── TASK INPUTS
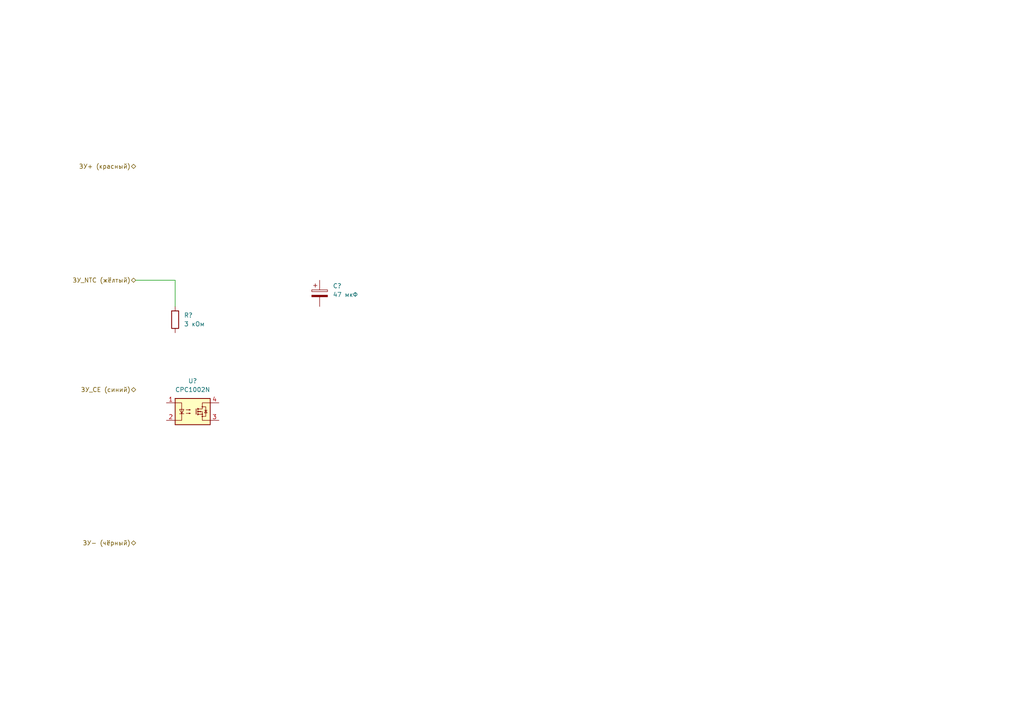
<source format=kicad_sch>
(kicad_sch (version 20211123) (generator eeschema)

  (uuid e63e39d7-6ac0-4ffd-8aa3-1841a4541b55)

  (paper "A4")

  


  (wire (pts (xy 39.37 81.28) (xy 50.8 81.28))
    (stroke (width 0) (type default) (color 0 0 0 0))
    (uuid 35528e8c-f7fe-46f2-a0d7-f1146df8ab64)
  )
  (wire (pts (xy 50.8 81.28) (xy 50.8 88.9))
    (stroke (width 0) (type default) (color 0 0 0 0))
    (uuid 9e1dc655-b8d1-422f-8835-dfb8277d0eba)
  )

  (hierarchical_label "ЗУ- (чёрный)" (shape bidirectional) (at 39.37 157.48 180)
    (effects (font (size 1.27 1.27)) (justify right))
    (uuid 1993789c-bcc8-442e-94bf-96ee23de95a8)
  )
  (hierarchical_label "ЗУ+ (красный)" (shape bidirectional) (at 39.37 48.26 180)
    (effects (font (size 1.27 1.27)) (justify right))
    (uuid 7e5ffc19-31f0-4d68-af64-283473db0307)
  )
  (hierarchical_label "ЗУ_CE (синий)" (shape bidirectional) (at 39.37 113.03 180)
    (effects (font (size 1.27 1.27)) (justify right))
    (uuid c1b5c821-7a7b-4452-8702-4f81e60c38a2)
  )
  (hierarchical_label "ЗУ_NTC (жёлтый)" (shape bidirectional) (at 39.37 81.28 180)
    (effects (font (size 1.27 1.27)) (justify right))
    (uuid c50c72a2-81ac-4187-a46e-6f6d3a78dd5a)
  )

  (symbol (lib_id "Relay_SolidState:CPC1002N") (at 55.88 119.38 0) (unit 1)
    (in_bom yes) (on_board yes) (fields_autoplaced)
    (uuid 39088504-7970-4d56-bdae-0269f0395948)
    (property "Reference" "U?" (id 0) (at 55.88 110.49 0))
    (property "Value" "CPC1002N" (id 1) (at 55.88 113.03 0))
    (property "Footprint" "Package_SO:SOP-4_3.8x4.1mm_P2.54mm" (id 2) (at 50.8 124.46 0)
      (effects (font (size 1.27 1.27) italic) (justify left) hide)
    )
    (property "Datasheet" "http://www.ixysic.com/home/pdfs.nsf/www/CPC1002N.pdf/$file/CPC1002N.pdf" (id 3) (at 55.88 119.38 0)
      (effects (font (size 1.27 1.27)) (justify left) hide)
    )
    (pin "1" (uuid e6fb6df9-dd23-489a-ab69-014a15e83798))
    (pin "2" (uuid a82576ef-ff65-4b58-9b83-d5f45e940527))
    (pin "3" (uuid da8a91c0-047e-4264-83dc-c334c05bf159))
    (pin "4" (uuid 70603670-d235-4f6c-bc12-3da760b1a1d8))
  )

  (symbol (lib_id "Device:C_Polarized") (at 92.71 85.09 0) (unit 1)
    (in_bom yes) (on_board yes) (fields_autoplaced)
    (uuid d8623b90-5df2-4e9b-90e7-62c11b30e5ed)
    (property "Reference" "C?" (id 0) (at 96.52 82.9309 0)
      (effects (font (size 1.27 1.27)) (justify left))
    )
    (property "Value" "47 мкФ" (id 1) (at 96.52 85.4709 0)
      (effects (font (size 1.27 1.27)) (justify left))
    )
    (property "Footprint" "" (id 2) (at 93.6752 88.9 0)
      (effects (font (size 1.27 1.27)) hide)
    )
    (property "Datasheet" "~" (id 3) (at 92.71 85.09 0)
      (effects (font (size 1.27 1.27)) hide)
    )
    (pin "1" (uuid 6514d002-830a-436b-8805-2b34c5b1622b))
    (pin "2" (uuid ce1059a4-978b-4b35-9579-486c183d10b3))
  )

  (symbol (lib_id "Device:R") (at 50.8 92.71 0) (unit 1)
    (in_bom yes) (on_board yes) (fields_autoplaced)
    (uuid deec97da-abda-4f1e-bd0f-9fb207c21509)
    (property "Reference" "R?" (id 0) (at 53.34 91.4399 0)
      (effects (font (size 1.27 1.27)) (justify left))
    )
    (property "Value" "3 кОм" (id 1) (at 53.34 93.9799 0)
      (effects (font (size 1.27 1.27)) (justify left))
    )
    (property "Footprint" "" (id 2) (at 49.022 92.71 90)
      (effects (font (size 1.27 1.27)) hide)
    )
    (property "Datasheet" "~" (id 3) (at 50.8 92.71 0)
      (effects (font (size 1.27 1.27)) hide)
    )
    (pin "1" (uuid 44cd0932-0392-4a2d-be7c-0576ef519c62))
    (pin "2" (uuid 6c55bcf6-2259-4a4f-a5bf-769288bdf7c3))
  )

  (sheet_instances
    (path "/" (page "1"))
  )

  (symbol_instances
    (path "/d8623b90-5df2-4e9b-90e7-62c11b30e5ed"
      (reference "C?") (unit 1) (value "47 мкФ") (footprint "")
    )
    (path "/deec97da-abda-4f1e-bd0f-9fb207c21509"
      (reference "R?") (unit 1) (value "3 кОм") (footprint "")
    )
    (path "/39088504-7970-4d56-bdae-0269f0395948"
      (reference "U?") (unit 1) (value "CPC1002N") (footprint "Package_SO:SOP-4_3.8x4.1mm_P2.54mm")
    )
  )
)

</source>
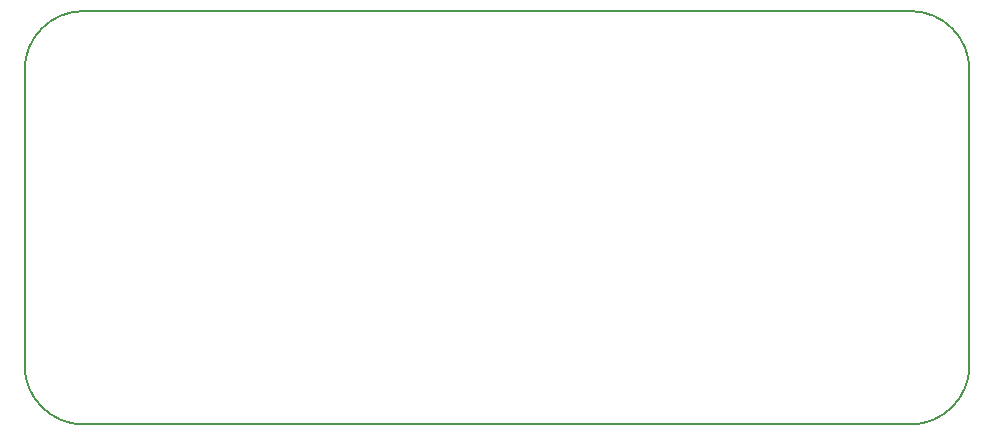
<source format=gbr>
G04 #@! TF.GenerationSoftware,KiCad,Pcbnew,5.0.2-bee76a0~70~ubuntu16.04.1*
G04 #@! TF.CreationDate,2019-11-03T01:58:48+01:00*
G04 #@! TF.ProjectId,hub,6875622e-6b69-4636-9164-5f7063625858,rev?*
G04 #@! TF.SameCoordinates,Original*
G04 #@! TF.FileFunction,Profile,NP*
%FSLAX46Y46*%
G04 Gerber Fmt 4.6, Leading zero omitted, Abs format (unit mm)*
G04 Created by KiCad (PCBNEW 5.0.2-bee76a0~70~ubuntu16.04.1) date Sun 03 Nov 2019 01:58:48 AM CET*
%MOMM*%
%LPD*%
G01*
G04 APERTURE LIST*
%ADD10C,0.150000*%
%ADD11C,0.200000*%
G04 APERTURE END LIST*
D10*
X97500000Y-72500000D02*
G75*
G02X102500000Y-67500000I5000000J0D01*
G01*
X102500000Y-102500000D02*
G75*
G02X97500000Y-97500000I0J5000000D01*
G01*
D11*
X177500000Y-97500000D02*
G75*
G02X172500000Y-102500000I-5000000J0D01*
G01*
X172500000Y-67500000D02*
G75*
G02X177500000Y-72500000I0J-5000000D01*
G01*
D10*
X97500000Y-97500000D02*
X97500000Y-72500000D01*
X172500000Y-102500000D02*
X102500000Y-102500000D01*
X177500000Y-72500000D02*
X177500000Y-97500000D01*
X102500000Y-67500000D02*
X172500000Y-67500000D01*
M02*

</source>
────
▶ [EXERCISE AIM]: Could the entries above be printed again exactly, apart from the pictures?

▶ [SOLUTION]:
<source format=kicad_sch>
(kicad_sch (version 20211123) (generator eeschema)

  (uuid e63e39d7-6ac0-4ffd-8aa3-1841a4541b55)

  (paper "A4")

  


  (wire (pts (xy 39.37 81.28) (xy 50.8 81.28))
    (stroke (width 0) (type default) (color 0 0 0 0))
    (uuid 35528e8c-f7fe-46f2-a0d7-f1146df8ab64)
  )
  (wire (pts (xy 50.8 81.28) (xy 50.8 88.9))
    (stroke (width 0) (type default) (color 0 0 0 0))
    (uuid 9e1dc655-b8d1-422f-8835-dfb8277d0eba)
  )

  (hierarchical_label "ЗУ- (чёрный)" (shape bidirectional) (at 39.37 157.48 180)
    (effects (font (size 1.27 1.27)) (justify right))
    (uuid 1993789c-bcc8-442e-94bf-96ee23de95a8)
  )
  (hierarchical_label "ЗУ+ (красный)" (shape bidirectional) (at 39.37 48.26 180)
    (effects (font (size 1.27 1.27)) (justify right))
    (uuid 7e5ffc19-31f0-4d68-af64-283473db0307)
  )
  (hierarchical_label "ЗУ_CE (синий)" (shape bidirectional) (at 39.37 113.03 180)
    (effects (font (size 1.27 1.27)) (justify right))
    (uuid c1b5c821-7a7b-4452-8702-4f81e60c38a2)
  )
  (hierarchical_label "ЗУ_NTC (жёлтый)" (shape bidirectional) (at 39.37 81.28 180)
    (effects (font (size 1.27 1.27)) (justify right))
    (uuid c50c72a2-81ac-4187-a46e-6f6d3a78dd5a)
  )

  (symbol (lib_id "Relay_SolidState:CPC1002N") (at 55.88 119.38 0) (unit 1)
    (in_bom yes) (on_board yes) (fields_autoplaced)
    (uuid 39088504-7970-4d56-bdae-0269f0395948)
    (property "Reference" "U?" (id 0) (at 55.88 110.49 0))
    (property "Value" "CPC1002N" (id 1) (at 55.88 113.03 0))
    (property "Footprint" "Package_SO:SOP-4_3.8x4.1mm_P2.54mm" (id 2) (at 50.8 124.46 0)
      (effects (font (size 1.27 1.27) italic) (justify left) hide)
    )
    (property "Datasheet" "http://www.ixysic.com/home/pdfs.nsf/www/CPC1002N.pdf/$file/CPC1002N.pdf" (id 3) (at 55.88 119.38 0)
      (effects (font (size 1.27 1.27)) (justify left) hide)
    )
    (pin "1" (uuid e6fb6df9-dd23-489a-ab69-014a15e83798))
    (pin "2" (uuid a82576ef-ff65-4b58-9b83-d5f45e940527))
    (pin "3" (uuid da8a91c0-047e-4264-83dc-c334c05bf159))
    (pin "4" (uuid 70603670-d235-4f6c-bc12-3da760b1a1d8))
  )

  (symbol (lib_id "Device:C_Polarized") (at 92.71 85.09 0) (unit 1)
    (in_bom yes) (on_board yes) (fields_autoplaced)
    (uuid d8623b90-5df2-4e9b-90e7-62c11b30e5ed)
    (property "Reference" "C?" (id 0) (at 96.52 82.9309 0)
      (effects (font (size 1.27 1.27)) (justify left))
    )
    (property "Value" "47 мкФ" (id 1) (at 96.52 85.4709 0)
      (effects (font (size 1.27 1.27)) (justify left))
    )
    (property "Footprint" "" (id 2) (at 93.6752 88.9 0)
      (effects (font (size 1.27 1.27)) hide)
    )
    (property "Datasheet" "~" (id 3) (at 92.71 85.09 0)
      (effects (font (size 1.27 1.27)) hide)
    )
    (pin "1" (uuid 6514d002-830a-436b-8805-2b34c5b1622b))
    (pin "2" (uuid ce1059a4-978b-4b35-9579-486c183d10b3))
  )

  (symbol (lib_id "Device:R") (at 50.8 92.71 0) (unit 1)
    (in_bom yes) (on_board yes) (fields_autoplaced)
    (uuid deec97da-abda-4f1e-bd0f-9fb207c21509)
    (property "Reference" "R?" (id 0) (at 53.34 91.4399 0)
      (effects (font (size 1.27 1.27)) (justify left))
    )
    (property "Value" "3 кОм" (id 1) (at 53.34 93.9799 0)
      (effects (font (size 1.27 1.27)) (justify left))
    )
    (property "Footprint" "" (id 2) (at 49.022 92.71 90)
      (effects (font (size 1.27 1.27)) hide)
    )
    (property "Datasheet" "~" (id 3) (at 50.8 92.71 0)
      (effects (font (size 1.27 1.27)) hide)
    )
    (pin "1" (uuid 44cd0932-0392-4a2d-be7c-0576ef519c62))
    (pin "2" (uuid 6c55bcf6-2259-4a4f-a5bf-769288bdf7c3))
  )

  (sheet_instances
    (path "/" (page "1"))
  )

  (symbol_instances
    (path "/d8623b90-5df2-4e9b-90e7-62c11b30e5ed"
      (reference "C?") (unit 1) (value "47 мкФ") (footprint "")
    )
    (path "/deec97da-abda-4f1e-bd0f-9fb207c21509"
      (reference "R?") (unit 1) (value "3 кОм") (footprint "")
    )
    (path "/39088504-7970-4d56-bdae-0269f0395948"
      (reference "U?") (unit 1) (value "CPC1002N") (footprint "Package_SO:SOP-4_3.8x4.1mm_P2.54mm")
    )
  )
)

</source>
<source format=gbr>
G04 #@! TF.GenerationSoftware,KiCad,Pcbnew,5.0.2-bee76a0~70~ubuntu16.04.1*
G04 #@! TF.CreationDate,2019-11-03T01:58:48+01:00*
G04 #@! TF.ProjectId,hub,6875622e-6b69-4636-9164-5f7063625858,rev?*
G04 #@! TF.SameCoordinates,Original*
G04 #@! TF.FileFunction,Profile,NP*
%FSLAX46Y46*%
G04 Gerber Fmt 4.6, Leading zero omitted, Abs format (unit mm)*
G04 Created by KiCad (PCBNEW 5.0.2-bee76a0~70~ubuntu16.04.1) date Sun 03 Nov 2019 01:58:48 AM CET*
%MOMM*%
%LPD*%
G01*
G04 APERTURE LIST*
%ADD10C,0.150000*%
%ADD11C,0.200000*%
G04 APERTURE END LIST*
D10*
X97500000Y-72500000D02*
G75*
G02X102500000Y-67500000I5000000J0D01*
G01*
X102500000Y-102500000D02*
G75*
G02X97500000Y-97500000I0J5000000D01*
G01*
D11*
X177500000Y-97500000D02*
G75*
G02X172500000Y-102500000I-5000000J0D01*
G01*
X172500000Y-67500000D02*
G75*
G02X177500000Y-72500000I0J-5000000D01*
G01*
D10*
X97500000Y-97500000D02*
X97500000Y-72500000D01*
X172500000Y-102500000D02*
X102500000Y-102500000D01*
X177500000Y-72500000D02*
X177500000Y-97500000D01*
X102500000Y-67500000D02*
X172500000Y-67500000D01*
M02*

</source>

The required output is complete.